Construction businesses face several risks that can affect the projects and bottom lines. The stakes are high, whether it be safety risks, price fluctuations, or product delays. Good risk management practices can identify and mitigate many of these risks. Here are practical tips for reducing construction risks: 

Identifying Your Risks

Once risks are identified, the team can take several steps to mitigate them. One way is to transfer the risk. It is done by purchasing insurance coverage for certain categories of risk. It helps protect the managing company from having to pay for unexpected costs on a project. Another way to mitigate risk is to create plans or processes that eliminate the threats from the construction site. For instance, contractors can use a certification-based access control program on their sites to prevent untrained workers from gaining project access. It is also important to identify and assess the impact of a risk on the business or the project. It will help determine which chances are worth reducing and which can be tolerated. Sometimes, a threat may be unavoidable and must be accepted to stay on schedule or ensure worker safety. Fortunately, these risks can be mitigated quickly and efficiently with the right construction safety services.

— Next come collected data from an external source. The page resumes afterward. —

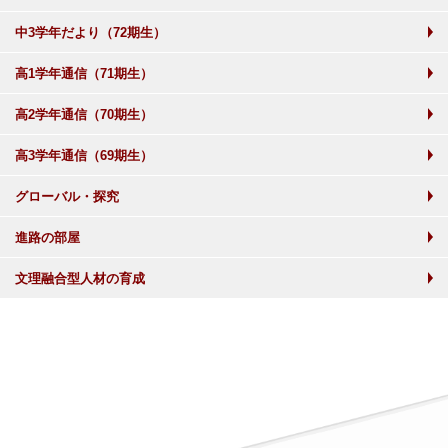
中3学年だより（72期生）
高1学年通信（71期生）
高2学年通信（70期生）
高3学年通信（69期生）
グローバル・探究
進路の部屋
文理融合型人材の育成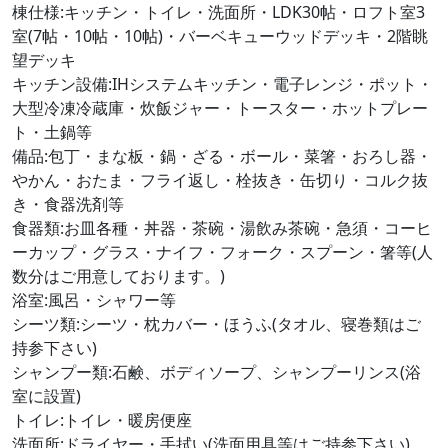
棟仕様:キッチン・トイレ・洗面所・LDK30帖・ロフト室3
室(7帖・10帖・10帖)・バーベキューウッドデッキ・2階眺
望デッキ
キッチン設備:IHシステムキッチン・電子レンジ・ポット・
大型冷凍冷蔵庫・炊飯ジャー・トースター・ホットプレー
ト・土鍋等
備品:包丁・まな板・鍋・ざる・ボール・菜箸・おろし器・
やかん・おたま・フライ返し・栓抜き・缶切り・コルク抜
き・食器洗剤等
食器類:お皿各種・丼器・茶碗・湯飲み茶碗・急須・コーヒ
ーカップ・グラス・ナイフ・フォーク・スプーン・箸等(人
数分はご用意しております。)
浴室:風呂・シャワー等
シーツ類:シーツ・枕カバー・ほうふ(タオル、寝巻類はご
持参下さい)
シャンプー類:石鹸、ボディソープ、シャンプーリンス(浴
室に設置)
トイレ:トイレ・暖房便座
洗面所:ドライヤー・手拭い(洗面用具等はご持参下さい)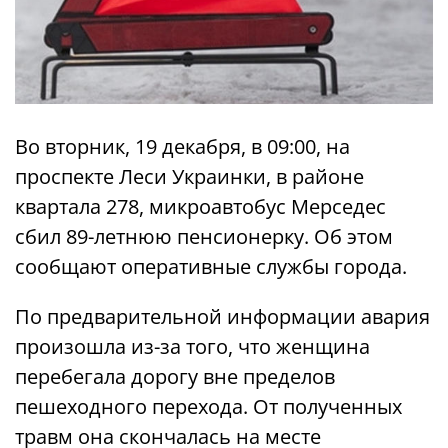
Во вторник, 19 декабря, в 09:00, на
проспекте Леси Украинки, в районе
квартала 278, микроавтобус Мерседес
сбил 89-летнюю пенсионерку. Об этом
сообщают оперативные службы города.
По предварительной информации авария
произошла из-за того, что женщина
перебегала дорогу вне пределов
пешеходного перехода. От полученных
травм она скончалась на месте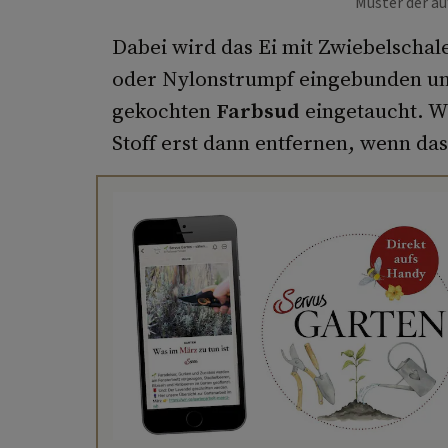
Muster der au
Dabei wird das Ei mit Zwiebelschal
oder Nylonstrumpf eingebunden und
gekochten
Farbsud
eingetaucht. 
Stoff erst dann entfernen, wenn das 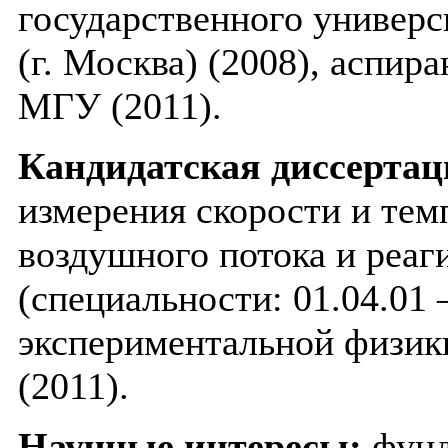
государственного универ
(г. Москва) (2008), аспир
МГУ (2011).
Кандидатская диссертац
измерения скорости и те
воздушного потока и реа
(специальности: 01.04.01
экспериментальной физики
(2011).
Научные интересы:
фунд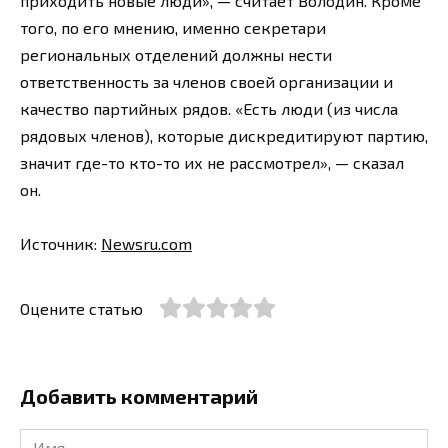
приходить новые люди», — считает Володин. Кроме
того, по его мнению, именно секретари
региональных отделений должны нести
ответственность за членов своей организации и
качество партийных рядов. «Есть люди (из числа
рядовых членов), которые дискредитируют партию,
значит где-то кто-то их не рассмотрел», — сказал
он.
Источник:
Newsru.com
Оцените статью
Добавить комментарий
Имя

Developing a Contingency Plan

A construction contingency plan helps absorb costs that may arise throughout a project. For example, residential home builders may run into hidden costs like permit fees or unexpected site conditions that require additional resources. Contingencies are helpful in these situations because they provide a way to handle these extra expenses without impacting the overall project budget. After identifying potential risks, developing treatment plans addressing each threat is important. The first step in creating these plans is to prioritize each risk based on its likelihood of occurring and the impact it would have on the business. Establishing communication guidelines for coordinating and executing contingency actions is also necessary. It may include establishing how to share information, how often stakeholders will be updated and who is responsible for communicating updates. In addition, using an integrated software method to manage your estimating, scheduling and job costing will help simplify these efforts. This approach enables all elements to work together seamlessly and makes it easy to coordinate with other teams.

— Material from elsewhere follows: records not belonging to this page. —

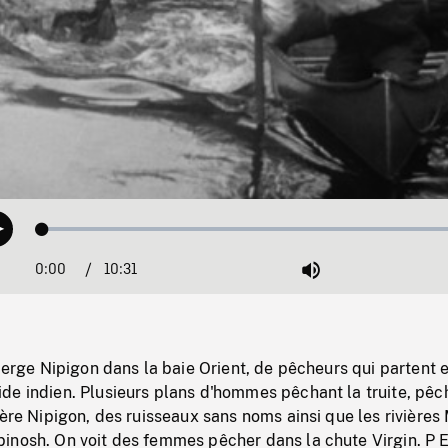
Loaded
:
Play
0.35%
0:00
Current
10:31
Duration
/
Mute
Time
uberge Nipigon dans la baie Orient, de pêcheurs qui partent 
de indien. Plusieurs plans d'hommes pêchant la truite, pêc
ière Nipigon, des ruisseaux sans noms ainsi que les rivières
inosh. On voit des femmes pêcher dans la chute Virgin. P 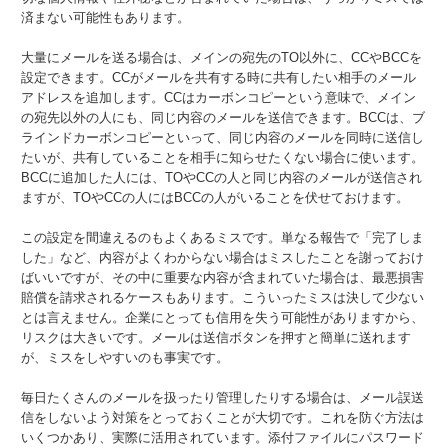
済まない可能性もあります。
大量にメールを送る場合は、メインの宛先のTO以外に、CCやBCCを
設定できます。CCがメールを共有する時に共有したい相手のメール
アドレスを追加します。CCはカーボンコピーという意味で、メイン
の宛先以外の人にも、同じ内容のメールを送信できます。BCCは、ブ
ラインドカーボンコピーといって、同じ内容のメールを同時に送信し
たいが、共有していることを相手に知らせたくない場合に使います。
BCCに追加した人には、TOやCCの人と同じ内容のメールが送信され
ますが、TOやCCの人にはBCCの人がいることを伏せておけます。
この設定を間違えるのもよくあるミスです。単なる報告で「完了しま
した」など、内容がよくわからない場合はミスしたことを謝っておけ
ばいいですが、その中に重要な内容が含まれていた場合は、最悪損害
賠償を請求されるケースもあります。こういったミスは決して少ない
とは言えません。企業にとっても信用を失う可能性がありますから、
リスクは大きいです。メールは送信ボタンを押すと簡単に送れます
が、ミスをしやすいのも事実です。
毎日たくさんのメールを扱ったり管理したりする場合は、メール誤送
信をしないよう対策をとっておくことが大切です。これを防ぐ方法は
いくつかあり、実際に活用されています。添付ファイルにパスワード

Monitoring Your Contingency Plan

A contingency plan is similar to a mitigation plan but focuses on responding to risk once it occurs. While a mitigation plan works to reduce the probability and impact of a potential threat, a contingency plan maps out how you will respond to a specific situation or incident that may happen during construction. Managing risks during construction can be difficult, especially when unforeseen events occur. But by developing a comprehensive plan and continually monitoring it, you can ensure that your projects are on time, within budget, and to quality standards. One of the best ways to manage risks is to include a contingency fund in your budget. A construction contingency is money set aside for unanticipated expenses during a project. It is different than a retainage budget, which consists of funds that have been earned but have yet to be owed to anyone.

Developing a Plan B

It is important to develop a Plan B early in the project to analyze and address possible problems before they become major obstacles. Strategies and techniques can be learned that help you systematically search your construction project for alternatives. Some alternatives may be cost-effective and reduce the overall project costs. Other options can be costly.